Once a diagnosis of ovarian cancer is delivered, the treatment plan may depend on the stage of the cancer, the type of ovarian cancer detected and the overall health of the woman. In most cases, women are referred to a local gynecologic oncologist, medical oncologist, or surgeon.9 The following list identifies the most common treatments for ovarian cancer, but each woman will receive an individualized treatment plan.

  1. Surgery: In addition to removing the cancer tumors, surgeons will remove the uterus, ovaries, fallopian tubes, and omentum while collecting fluid and biopsies for further study.10 In some cases, the surgeon will remove parts of other organs if the cancer has spread throughout the abdominal cavity. The prognosis is best when all cancerous tissues are successfully removed.
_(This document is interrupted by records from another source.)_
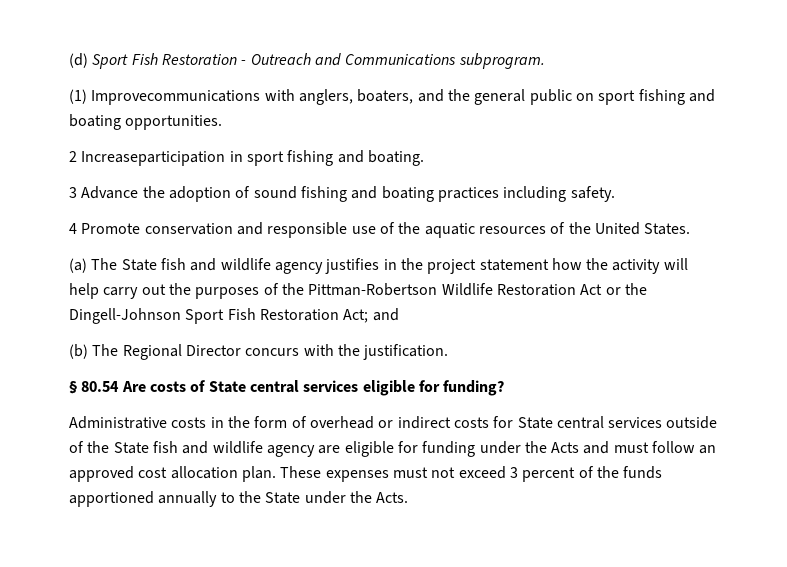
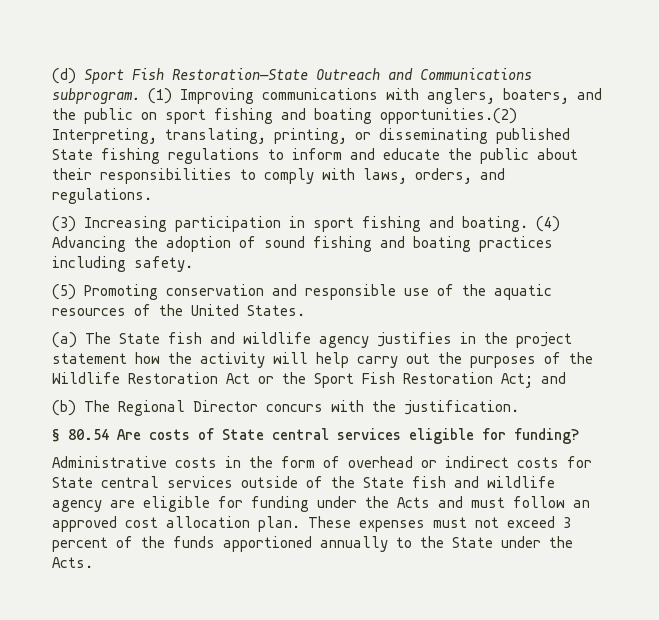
[161,54,247,65] Restoration - -> [172,68,308,80] Restoration—State
[69,89,261,105] // (1) Improvecommunications -> [148,88,378,104] (1) Improving communications
[474,89,526,105] general -> (76, 114) none
[125,115,223,130] [69,151,226,166] opportunities. // 2 Increaseparticipation -> [380,108,517,124] [52,128,570,144] [52,148,578,164] [52,168,505,184] [52,188,152,204] [52,216,281,232] opportunities.(2) Interpreting, translating, printing, or disseminating published State fishing regulations to inform and educate the public about their responsibilities to comply with laws, orders, and regulations. // (3) Increasing participation
[69,186,139,199] // 3 Advance -> [536,216,560,232] [52,236,126,252] (4) Advancing
[69,223,141,234] 4 Promote -> [52,284,158,300] (5) Promoting
[308,283,438,296] Pittman-Robertson -> (593, 358) none
[69,308,181,324] Dingell-Johnson -> (306, 378) none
  2. Chemotherapy: Chemo medication is pumped through the bloodstream. This approach is often used to eliminate remaining cancer cells after surgery or to shrink large tumors that aren’t entirely removed during surgery.11
  3. Radiation Therapy: Most women won’t receive radiation treatment for ovarian cancer, but it is sometimes used to treat cancer cells that have spread beyond the reproductive system.12
  4. Hormone Therapy: Some doctors may use hormones or hormone-blocking treatments to fight ovarian stromal tumors.13
  5. Targeted Therapy: This is a more sophisticated cancer treatment that targets individual cells. The goal is to change the behavior of cancer cells without impacting surrounding healthy cells.14 There are different types of targeted therapies that may prove useful for select ovarian cancer patients.
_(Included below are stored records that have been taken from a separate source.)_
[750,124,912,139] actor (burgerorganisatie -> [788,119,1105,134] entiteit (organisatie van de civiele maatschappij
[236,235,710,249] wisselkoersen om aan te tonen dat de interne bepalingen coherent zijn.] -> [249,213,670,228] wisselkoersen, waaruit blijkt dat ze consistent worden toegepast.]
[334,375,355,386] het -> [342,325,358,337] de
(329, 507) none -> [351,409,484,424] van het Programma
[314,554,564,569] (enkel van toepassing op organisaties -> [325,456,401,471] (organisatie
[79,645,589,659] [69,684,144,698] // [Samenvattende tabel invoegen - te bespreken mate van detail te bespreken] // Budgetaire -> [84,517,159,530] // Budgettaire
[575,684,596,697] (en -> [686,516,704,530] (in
For most women, surgery followed by chemotherapy is the best approach to treating ovarian cancer. Once all cancerous cells are removed, patients should go into remission with no symptoms of cancer. They will still require ongoing checks to ensure that the cancer doesn’t return.

It’s estimated that approximately 70 percent of patients will experience ovarian cancer recurrence, but the risk is much lower for patients diagnosed in stage I or II.15 The cancer can return to the same spot it was originally detected or it may appear elsewhere in the body. Women have the best chance of eliminating all cancer cells the first time around if they’re diagnosed early.